- Bernile Nienau with Adolf Hitler, at Berghof, his home in the Bavarian Alps on 20 April 1933 The photograph is inscribed by Hitler. Nienau later pressed edelweiss flowers and a four-leaf clover onto the photograph.
- Born: Rosa Bernile Nienau 20 April 1926 Dortmund, Germany
- Died: 5 October 1943 (aged 17) Munich, Germany
- Title: The Führer's child

= Bernile Nienau =

German draughtswoman

Rosa Bernhardine "Bernile" Nienau (20 April 1926 – 5 October 1943) was a German girl who became known as "the Führer's child" because of her close friendship with Adolf Hitler that lasted for five years from 1933 to 1938.

== Life ==
Nienau was born on 20 April 1926, (Note: She is said to have been born in Dortmund, but a reliable source is required to add it to the article.) the daughter of Bernhard Nienau, a physician (1887–1926), and Karoline, a nurse (1892–1962). Her father died shortly before she was born. Nienau, her mother Karoline, and her maternal grandmother Ida (née Morgenstern) Voit (1867-1942) moved to Munich around 1928. Voit, a widow or divorcee, was a Roman Catholic teacher of Jewish descent.

Bernile was one-quarter Jewish, "mixed race of the second degree" according to the Nuremberg Laws of 1935. Though subject to some discrimination, she would have maintained her Reich citizenship.

=== Interaction with Hitler ===
In the spring of 1933, probably at the instigation of her mother, Bernile pressed to the forefront of the stream of visitors on Obersalzberg to grab Hitler's attention. Six-year-old Bernile’s bright blue eyes and blonde hair caught Hitler's attention and she was chosen to have a closer visit with the Führer. The fact that Bernile's maternal grandmother and mother were Jewish was already known to Hitler in 1933.

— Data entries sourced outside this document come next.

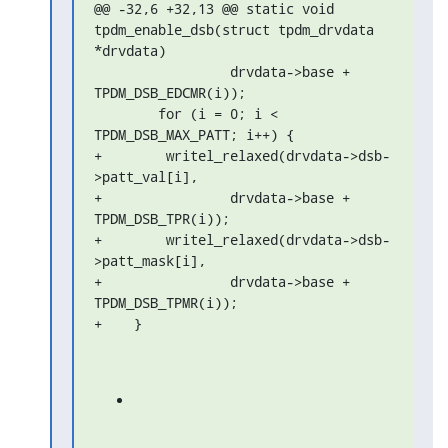
@@ -32,6 +32,13 @@ static void 
tpdm_enable_dsb(struct tpdm_drvdata 

*drvdata)

                 drvdata->base + 
TPDM_DSB_EDCMR(i));

        for (i = 0; i < 
TPDM_DSB_MAX_PATT; i++) {

+        writel_relaxed(drvdata->dsb-
>patt_val[i],

+                drvdata->base + 
TPDM_DSB_TPR(i));

+        writel_relaxed(drvdata->dsb-
>patt_mask[i],

+                drvdata->base + 
TPDM_DSB_TPMR(i));

+    }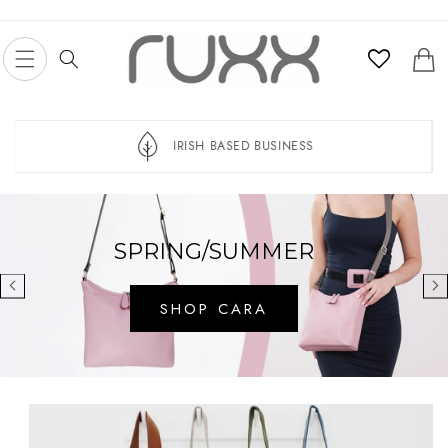
Skip to
content
Cart
IRISH BASED BUSINESS
SPRING/SUMMER
SHOP CARA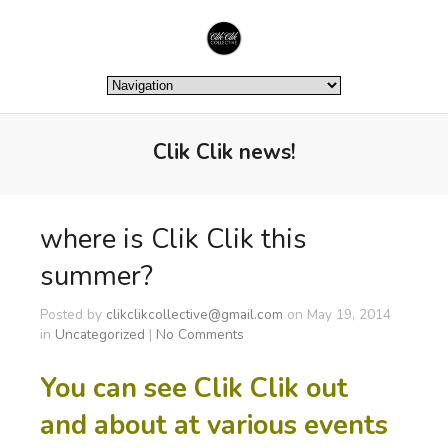
Clik Clik news!
where is Clik Clik this
summer?
Posted by
clikclikcollective@gmail.com
on May 19, 2014
in
Uncategorized
|
No Comments
You can see Clik Clik out
and about at various events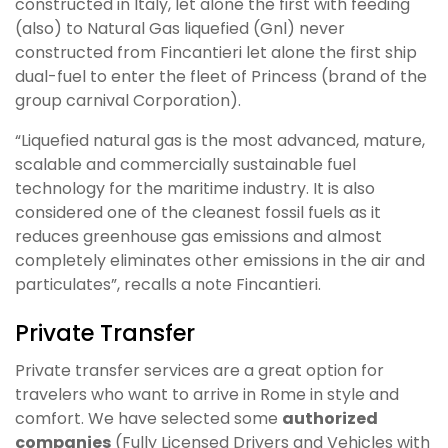
constructed in Italy, let alone the first with feeding
(also) to Natural Gas liquefied (Gnl) never
constructed from Fincantieri let alone the first ship
dual-fuel to enter the fleet of Princess (brand of the
group carnival Corporation).
“Liquefied natural gas is the most advanced, mature,
scalable and commercially sustainable fuel
technology for the maritime industry. It is also
considered one of the cleanest fossil fuels as it
reduces greenhouse gas emissions and almost
completely eliminates other emissions in the air and
particulates”, recalls a note Fincantieri.
Private Transfer
Private transfer services are a great option for
travelers who want to arrive in Rome in style and
comfort. We have selected some
authorized
companies
(
Fully Licensed Drivers and Vehicles with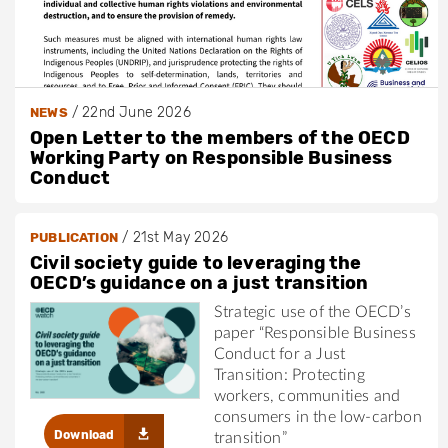
/
22nd June 2026
NEWS
Open Letter to the members of the OECD
Working Party on Responsible Business
Conduct
/
21st May 2026
PUBLICATION
Civil society guide to leveraging the
OECD’s guidance on a just transition
Strategic use of the OECD’s
paper “Responsible Business
Conduct for a Just
Transition: Protecting
workers, communities and
consumers in the low-carbon
Download
transition”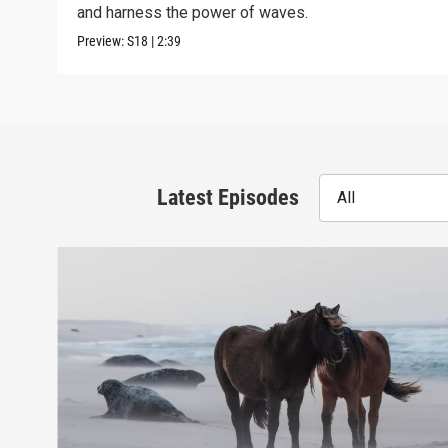
and harness the power of waves.
Preview:
S18
|
2:39
Latest Episodes
All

From that contact she and Hitler developed a "friendship" that lasted until 1938. They shared a birthday, the 20th April. Bernile often referred to him as "Uncle," and he would call her "sweetheart." In the Federal Archives in Berlin there are 17 letters that the girl wrote, probably with the help of her mother, between 18 January 1935 and 12 November 1939, to Hitler and his chief aide Wilhelm Brückner. An extract:

Munich, 27 September 1936.

Dear Uncle Brückner!

Today I have a lot to tell you. During the holidays we were on the Obersalzberg and I was twice allowed to see dear Uncle Hitler! Unfortunately, you have never been up. [...] I am already working on the Christmas work. [...] I am knitting Uncle Hitler some socks again, because I asked him if they fit him last year. He said yes! This year I can knit with finer wool, Mummy only helps me with the heel. They are going to be very warm, and since he always travels so much, it's important that his feet aren't cold. [...] Mummy also sends you greetings and many greetings and kisses from your Bernile!

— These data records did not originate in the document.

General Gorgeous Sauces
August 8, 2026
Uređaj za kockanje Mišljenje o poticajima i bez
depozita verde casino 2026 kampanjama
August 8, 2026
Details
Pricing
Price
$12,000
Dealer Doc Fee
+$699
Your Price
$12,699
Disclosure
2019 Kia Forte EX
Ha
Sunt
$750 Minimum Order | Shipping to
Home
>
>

On 19 April 1938, Hitler's adjutant Fritz Wiedemann described Hitler's disregard for her Jewish ancestry to subordinate party offices as "a purely human attitude toward the child". However, when Martin Bormann was informed of the lack of "German-bloodedness," the girl and her mother were forbidden to appear in the Berghof. Hitler only learned of it when his personal photographer Heinrich Hoffmann complained that Bormann had forbidden him to continue publishing photos showing the Führer with "his daughter." In his book "Hitler as I Saw Him," Hoffmann writes that Hitler said about Bormann: "There are people who have a positive genius for spoiling all my little pleasures." While Hoffmann's illustrated book Jugend um Hitler (Youth around Hitler), which included the photographs of Hitler with Bernile, continued to sell, Bormann forbade Hoffmann from printing any more pictures of Hitler and Bernile. Concerned with the perception of photos of the two because of Bernile’s Jewish ancestry, Bormann wanted all of Hoffmann’s books with her in them destroyed. In his 1955 book, Hitler Was My Friend, Hoffmann captions a picture of the two "Hitler’s Sweetheart--it delighted him to see her at the Berghof until some busybody found out she was not of pure Aryan descent," likely referring to Bormann. Around May 1938, Bernile's mother Karoline was officially asked to stop any contact with party leaders and visits to Hitler's home, the Berghof.

=== Death ===
Bernile, who learned the profession of a technical draftsman, died on 5 October 1943 at age 17 in Schwabing Hospital of spinal poliomyelitis. Her grave is located on the Munich West Cemetery.